Oregon Active Schools

Nike, Kaiser Permanente Northwest and Northwest Health Foundation partnered with Active Schools to inspire a lifelong love of movement and bring the many benefits of physical activity to every child in Oregon. From 2014-2018, we provided focused grants to 139 elementary schools in Oregon.

Improving Healthcare

Healthcare Reform

Everyone deserves access to basic, quality healthcare. With around 600,000 uninsured people in Oregon and thousands of families facing bankruptcy and even death from lack of access to health insurance, Northwest Health Foundation joined many in advocating for reform. Through our Health Reform and Advocacy program, Northwest Health Foundation supported efforts and organizations working to increase access to healthcare.

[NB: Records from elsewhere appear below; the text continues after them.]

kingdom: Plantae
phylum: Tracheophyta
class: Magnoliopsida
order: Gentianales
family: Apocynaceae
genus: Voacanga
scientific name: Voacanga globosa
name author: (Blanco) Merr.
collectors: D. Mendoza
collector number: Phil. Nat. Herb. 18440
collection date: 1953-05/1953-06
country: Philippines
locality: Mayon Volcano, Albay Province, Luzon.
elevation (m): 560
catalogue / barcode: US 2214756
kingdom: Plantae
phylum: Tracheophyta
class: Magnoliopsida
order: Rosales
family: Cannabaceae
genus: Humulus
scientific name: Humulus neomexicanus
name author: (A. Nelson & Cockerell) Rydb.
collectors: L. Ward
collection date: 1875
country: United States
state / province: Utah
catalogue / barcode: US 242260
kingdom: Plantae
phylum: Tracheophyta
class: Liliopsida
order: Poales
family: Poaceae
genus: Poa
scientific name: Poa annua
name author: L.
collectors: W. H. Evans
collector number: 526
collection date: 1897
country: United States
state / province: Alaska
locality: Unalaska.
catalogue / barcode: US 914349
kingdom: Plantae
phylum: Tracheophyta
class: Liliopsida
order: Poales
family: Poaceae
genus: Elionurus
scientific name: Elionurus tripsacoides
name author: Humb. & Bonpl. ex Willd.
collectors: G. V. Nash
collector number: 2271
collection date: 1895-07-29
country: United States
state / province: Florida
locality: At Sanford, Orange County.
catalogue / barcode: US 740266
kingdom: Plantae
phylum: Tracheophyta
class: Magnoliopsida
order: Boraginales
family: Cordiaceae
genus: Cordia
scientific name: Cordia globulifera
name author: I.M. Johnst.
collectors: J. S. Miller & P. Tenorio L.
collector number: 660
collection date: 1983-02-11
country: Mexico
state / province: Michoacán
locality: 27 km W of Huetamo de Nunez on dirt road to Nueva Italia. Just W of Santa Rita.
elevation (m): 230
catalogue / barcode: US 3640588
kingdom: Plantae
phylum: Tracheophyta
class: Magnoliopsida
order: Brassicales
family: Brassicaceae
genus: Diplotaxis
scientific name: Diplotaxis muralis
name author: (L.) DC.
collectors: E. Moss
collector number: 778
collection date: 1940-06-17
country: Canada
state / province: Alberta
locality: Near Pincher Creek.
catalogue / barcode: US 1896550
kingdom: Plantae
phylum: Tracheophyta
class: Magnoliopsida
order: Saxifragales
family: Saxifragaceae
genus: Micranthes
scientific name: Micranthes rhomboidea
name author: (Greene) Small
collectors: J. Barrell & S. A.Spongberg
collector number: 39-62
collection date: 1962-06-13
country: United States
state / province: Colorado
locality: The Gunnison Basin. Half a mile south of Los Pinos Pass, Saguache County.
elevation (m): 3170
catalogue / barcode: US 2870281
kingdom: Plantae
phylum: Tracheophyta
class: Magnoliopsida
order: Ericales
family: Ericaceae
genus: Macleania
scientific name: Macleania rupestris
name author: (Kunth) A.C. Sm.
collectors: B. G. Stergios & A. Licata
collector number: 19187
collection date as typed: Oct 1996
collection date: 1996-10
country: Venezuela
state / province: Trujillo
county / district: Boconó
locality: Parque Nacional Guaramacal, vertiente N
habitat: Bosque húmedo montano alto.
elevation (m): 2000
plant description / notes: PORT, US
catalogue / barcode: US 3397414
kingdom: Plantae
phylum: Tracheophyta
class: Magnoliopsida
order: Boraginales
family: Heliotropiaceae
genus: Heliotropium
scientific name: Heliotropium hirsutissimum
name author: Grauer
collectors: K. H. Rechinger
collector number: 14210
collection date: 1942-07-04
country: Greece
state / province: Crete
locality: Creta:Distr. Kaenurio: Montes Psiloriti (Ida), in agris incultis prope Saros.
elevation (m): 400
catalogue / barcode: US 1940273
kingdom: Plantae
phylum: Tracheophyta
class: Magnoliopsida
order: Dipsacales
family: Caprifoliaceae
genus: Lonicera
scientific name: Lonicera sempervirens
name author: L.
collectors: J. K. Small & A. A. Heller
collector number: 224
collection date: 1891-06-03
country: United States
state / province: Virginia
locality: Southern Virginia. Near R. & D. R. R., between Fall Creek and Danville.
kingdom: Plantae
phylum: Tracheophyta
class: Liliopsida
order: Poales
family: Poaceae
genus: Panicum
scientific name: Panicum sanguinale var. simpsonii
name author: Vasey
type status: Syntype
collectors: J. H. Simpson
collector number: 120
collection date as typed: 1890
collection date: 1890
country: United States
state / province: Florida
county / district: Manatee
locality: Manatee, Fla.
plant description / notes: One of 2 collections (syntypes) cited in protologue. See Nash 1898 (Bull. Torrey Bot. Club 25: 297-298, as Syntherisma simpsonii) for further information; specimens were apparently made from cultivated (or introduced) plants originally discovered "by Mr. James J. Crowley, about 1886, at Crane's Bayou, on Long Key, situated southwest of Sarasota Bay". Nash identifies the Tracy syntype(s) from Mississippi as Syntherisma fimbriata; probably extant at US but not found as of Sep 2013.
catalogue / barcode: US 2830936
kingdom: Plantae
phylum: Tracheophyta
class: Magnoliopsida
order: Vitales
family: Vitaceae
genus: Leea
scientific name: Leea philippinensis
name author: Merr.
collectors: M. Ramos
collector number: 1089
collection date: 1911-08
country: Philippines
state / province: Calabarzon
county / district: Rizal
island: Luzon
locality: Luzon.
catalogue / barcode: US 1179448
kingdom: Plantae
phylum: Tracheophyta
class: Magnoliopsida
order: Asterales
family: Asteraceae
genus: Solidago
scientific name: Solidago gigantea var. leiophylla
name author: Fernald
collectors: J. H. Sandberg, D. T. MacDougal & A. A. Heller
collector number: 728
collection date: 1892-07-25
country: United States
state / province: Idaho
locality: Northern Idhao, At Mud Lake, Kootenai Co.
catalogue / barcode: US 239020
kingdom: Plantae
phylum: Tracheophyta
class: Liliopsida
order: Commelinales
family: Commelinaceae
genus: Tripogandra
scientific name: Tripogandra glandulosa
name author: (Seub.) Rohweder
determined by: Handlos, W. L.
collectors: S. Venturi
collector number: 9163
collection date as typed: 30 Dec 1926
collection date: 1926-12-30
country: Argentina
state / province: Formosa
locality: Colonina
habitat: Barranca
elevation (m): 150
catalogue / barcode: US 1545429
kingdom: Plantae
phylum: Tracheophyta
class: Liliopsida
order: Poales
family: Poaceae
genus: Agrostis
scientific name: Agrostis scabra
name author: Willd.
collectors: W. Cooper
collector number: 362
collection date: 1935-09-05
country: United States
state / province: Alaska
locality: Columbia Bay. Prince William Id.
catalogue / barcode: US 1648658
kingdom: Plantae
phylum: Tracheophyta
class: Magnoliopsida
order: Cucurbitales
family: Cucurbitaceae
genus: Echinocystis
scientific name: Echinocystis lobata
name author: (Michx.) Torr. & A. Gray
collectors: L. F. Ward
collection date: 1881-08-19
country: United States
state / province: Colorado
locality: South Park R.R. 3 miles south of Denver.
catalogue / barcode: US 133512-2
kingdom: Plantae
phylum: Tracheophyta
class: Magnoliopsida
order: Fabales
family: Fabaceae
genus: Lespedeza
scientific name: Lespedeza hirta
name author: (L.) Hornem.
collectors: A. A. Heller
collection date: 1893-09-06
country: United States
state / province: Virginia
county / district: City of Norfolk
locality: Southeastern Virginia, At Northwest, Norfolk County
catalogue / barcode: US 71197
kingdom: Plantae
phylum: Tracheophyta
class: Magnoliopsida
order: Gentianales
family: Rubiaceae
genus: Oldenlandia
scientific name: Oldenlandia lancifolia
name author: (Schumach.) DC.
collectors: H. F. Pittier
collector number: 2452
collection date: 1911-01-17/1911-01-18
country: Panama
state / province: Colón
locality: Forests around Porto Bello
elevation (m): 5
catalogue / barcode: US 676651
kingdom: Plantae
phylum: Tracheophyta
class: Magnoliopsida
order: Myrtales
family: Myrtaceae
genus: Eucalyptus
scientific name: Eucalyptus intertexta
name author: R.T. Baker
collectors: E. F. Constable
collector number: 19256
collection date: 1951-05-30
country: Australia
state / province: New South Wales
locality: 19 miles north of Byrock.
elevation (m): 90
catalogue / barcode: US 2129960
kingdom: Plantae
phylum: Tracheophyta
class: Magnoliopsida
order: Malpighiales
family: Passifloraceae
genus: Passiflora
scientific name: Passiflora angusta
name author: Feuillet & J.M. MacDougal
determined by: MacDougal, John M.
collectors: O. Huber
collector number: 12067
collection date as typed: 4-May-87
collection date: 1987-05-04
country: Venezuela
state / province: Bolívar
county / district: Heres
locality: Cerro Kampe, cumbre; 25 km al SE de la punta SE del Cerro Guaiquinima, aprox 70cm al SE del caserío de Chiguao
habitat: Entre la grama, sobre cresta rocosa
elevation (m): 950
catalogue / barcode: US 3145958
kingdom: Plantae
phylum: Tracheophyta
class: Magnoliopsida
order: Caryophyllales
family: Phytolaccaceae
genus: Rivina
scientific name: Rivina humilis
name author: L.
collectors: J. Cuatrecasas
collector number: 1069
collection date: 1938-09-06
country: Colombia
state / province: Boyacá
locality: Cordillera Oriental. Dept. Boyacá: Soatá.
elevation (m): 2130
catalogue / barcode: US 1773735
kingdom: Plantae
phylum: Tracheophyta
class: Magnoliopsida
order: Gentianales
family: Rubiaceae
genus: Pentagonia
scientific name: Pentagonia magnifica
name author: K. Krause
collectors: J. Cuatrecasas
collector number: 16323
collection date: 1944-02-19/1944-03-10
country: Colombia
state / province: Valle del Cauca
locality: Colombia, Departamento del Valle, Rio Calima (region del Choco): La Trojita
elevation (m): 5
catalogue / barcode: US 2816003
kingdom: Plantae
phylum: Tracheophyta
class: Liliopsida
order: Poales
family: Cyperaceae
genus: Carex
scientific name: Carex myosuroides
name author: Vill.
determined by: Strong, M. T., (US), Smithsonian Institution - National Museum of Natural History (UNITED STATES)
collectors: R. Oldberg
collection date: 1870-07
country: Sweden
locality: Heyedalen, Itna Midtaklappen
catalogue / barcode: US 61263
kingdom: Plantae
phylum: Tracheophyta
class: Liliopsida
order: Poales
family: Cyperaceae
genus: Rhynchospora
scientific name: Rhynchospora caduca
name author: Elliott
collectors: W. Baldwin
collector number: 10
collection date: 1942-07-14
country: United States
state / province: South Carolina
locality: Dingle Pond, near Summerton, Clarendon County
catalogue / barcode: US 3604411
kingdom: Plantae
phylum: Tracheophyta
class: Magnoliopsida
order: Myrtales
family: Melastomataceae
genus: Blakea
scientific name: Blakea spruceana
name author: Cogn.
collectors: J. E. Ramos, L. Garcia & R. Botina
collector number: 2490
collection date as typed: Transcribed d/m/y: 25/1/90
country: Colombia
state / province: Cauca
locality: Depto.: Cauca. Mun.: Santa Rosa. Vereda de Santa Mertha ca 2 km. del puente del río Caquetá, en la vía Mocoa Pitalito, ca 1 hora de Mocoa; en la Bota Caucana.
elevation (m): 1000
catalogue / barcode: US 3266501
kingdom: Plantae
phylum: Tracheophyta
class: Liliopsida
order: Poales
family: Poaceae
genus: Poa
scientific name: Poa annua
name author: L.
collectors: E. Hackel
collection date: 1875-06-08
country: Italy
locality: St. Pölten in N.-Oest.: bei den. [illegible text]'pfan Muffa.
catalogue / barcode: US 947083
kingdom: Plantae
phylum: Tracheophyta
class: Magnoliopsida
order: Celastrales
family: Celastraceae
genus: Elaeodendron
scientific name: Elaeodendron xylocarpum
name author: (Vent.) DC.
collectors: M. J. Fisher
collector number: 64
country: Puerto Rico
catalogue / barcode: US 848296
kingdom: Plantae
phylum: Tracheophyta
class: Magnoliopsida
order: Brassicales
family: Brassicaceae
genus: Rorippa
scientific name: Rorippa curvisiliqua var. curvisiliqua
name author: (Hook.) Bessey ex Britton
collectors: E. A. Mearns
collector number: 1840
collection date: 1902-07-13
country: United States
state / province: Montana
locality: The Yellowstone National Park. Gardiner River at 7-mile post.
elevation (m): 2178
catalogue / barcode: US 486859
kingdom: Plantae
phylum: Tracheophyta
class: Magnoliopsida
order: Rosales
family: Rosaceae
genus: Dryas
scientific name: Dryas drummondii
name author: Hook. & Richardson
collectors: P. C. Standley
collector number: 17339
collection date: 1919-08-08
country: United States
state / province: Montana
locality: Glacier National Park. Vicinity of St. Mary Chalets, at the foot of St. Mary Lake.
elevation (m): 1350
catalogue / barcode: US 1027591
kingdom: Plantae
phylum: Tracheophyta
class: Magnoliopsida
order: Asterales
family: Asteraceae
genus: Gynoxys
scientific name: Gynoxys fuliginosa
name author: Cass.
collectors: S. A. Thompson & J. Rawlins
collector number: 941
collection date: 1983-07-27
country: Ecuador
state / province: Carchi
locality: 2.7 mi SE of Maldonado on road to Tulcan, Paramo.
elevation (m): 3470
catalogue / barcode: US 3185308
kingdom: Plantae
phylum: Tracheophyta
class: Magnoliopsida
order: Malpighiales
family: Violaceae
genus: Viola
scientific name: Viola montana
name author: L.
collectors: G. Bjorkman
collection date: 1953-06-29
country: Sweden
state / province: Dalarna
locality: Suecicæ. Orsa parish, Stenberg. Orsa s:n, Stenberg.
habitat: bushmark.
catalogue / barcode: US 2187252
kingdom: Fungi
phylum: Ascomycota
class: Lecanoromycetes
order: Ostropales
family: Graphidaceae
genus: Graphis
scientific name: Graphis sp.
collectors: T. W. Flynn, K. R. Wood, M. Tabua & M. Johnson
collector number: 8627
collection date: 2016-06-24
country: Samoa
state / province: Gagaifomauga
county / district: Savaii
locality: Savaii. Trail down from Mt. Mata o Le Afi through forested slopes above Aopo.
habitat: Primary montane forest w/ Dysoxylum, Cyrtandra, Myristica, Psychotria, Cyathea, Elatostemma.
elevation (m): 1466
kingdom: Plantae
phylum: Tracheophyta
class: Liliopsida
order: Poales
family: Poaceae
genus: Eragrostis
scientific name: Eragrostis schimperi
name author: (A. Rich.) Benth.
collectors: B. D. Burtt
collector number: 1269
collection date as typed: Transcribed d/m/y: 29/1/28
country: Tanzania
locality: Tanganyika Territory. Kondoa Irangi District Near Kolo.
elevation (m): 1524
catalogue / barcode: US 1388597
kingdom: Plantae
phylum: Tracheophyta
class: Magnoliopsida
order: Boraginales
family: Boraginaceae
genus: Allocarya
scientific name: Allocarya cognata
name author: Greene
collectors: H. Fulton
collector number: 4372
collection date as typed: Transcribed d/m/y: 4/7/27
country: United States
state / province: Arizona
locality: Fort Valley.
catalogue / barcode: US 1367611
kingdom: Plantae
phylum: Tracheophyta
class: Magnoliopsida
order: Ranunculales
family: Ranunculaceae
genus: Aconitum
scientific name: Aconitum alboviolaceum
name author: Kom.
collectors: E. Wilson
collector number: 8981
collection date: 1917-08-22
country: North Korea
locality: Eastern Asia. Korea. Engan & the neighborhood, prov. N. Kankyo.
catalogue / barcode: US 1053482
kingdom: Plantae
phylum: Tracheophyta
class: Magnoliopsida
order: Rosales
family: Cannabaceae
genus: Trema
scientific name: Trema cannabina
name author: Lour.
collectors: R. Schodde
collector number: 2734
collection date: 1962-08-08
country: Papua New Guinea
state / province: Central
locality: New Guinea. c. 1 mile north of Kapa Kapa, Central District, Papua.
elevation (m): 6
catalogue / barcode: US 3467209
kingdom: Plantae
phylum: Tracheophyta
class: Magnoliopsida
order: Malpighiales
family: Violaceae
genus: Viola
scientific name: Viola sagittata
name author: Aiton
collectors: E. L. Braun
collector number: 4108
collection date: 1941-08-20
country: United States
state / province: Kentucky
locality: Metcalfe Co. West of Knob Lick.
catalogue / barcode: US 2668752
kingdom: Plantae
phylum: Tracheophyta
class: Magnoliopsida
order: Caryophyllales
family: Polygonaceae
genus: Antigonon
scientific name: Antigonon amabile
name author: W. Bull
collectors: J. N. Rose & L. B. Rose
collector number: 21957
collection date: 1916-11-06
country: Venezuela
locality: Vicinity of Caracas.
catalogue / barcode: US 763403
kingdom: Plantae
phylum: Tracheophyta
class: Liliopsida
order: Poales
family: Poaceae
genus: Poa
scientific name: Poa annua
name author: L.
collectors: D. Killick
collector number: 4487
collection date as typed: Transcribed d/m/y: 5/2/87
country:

We focused on increasing grassroots engagement at the statehouse to expand coverage and redesigning the healthcare system to deliver better, more cost-effective care. The result? Oregon is pioneering healthcare reform.

Health Research

Through our Community-Based Participatory Research program, we helped communities and researchers collaborate in order to generate meaningful data and then use that research to advocate for change. We also supported health and medical professionals in pursuing academic and clinical research to improve health.

Healthcare Workforce & Infrastructure

A better healthcare workforce means better healthcare. Northwest Health Foundation has supported strategies to ensure that our human resources in healthcare can reach their full potential. We have helped in transforming nursing education, inspiring nurses to lead healthcare reform and increasing the racial and ethnic diversity of the nurse workforce. These local efforts were a springboard for our national PIN partnership with Robert Wood Johnson Foundation. We also have supported hospitals, clinics and service providers in purchasing needed equipment and supplies.

Partners Investing in Nursing's Future (PIN)

Nurses are the largest component of the healthcare workforce, and their vigilance is critical to keeping patients safe and healthy. When people are most vulnerable, nurses are the healthcare providers they are most likely to encounter, spend the greatest amount of time with and depend on for their recovery. Partners Investing in Nursing's Future, our ten-year partnership with Robert Wood Johnson Foundation spanning from 2005 to 2015, addressed the nursing crisis (a national shortage of experienced nurses).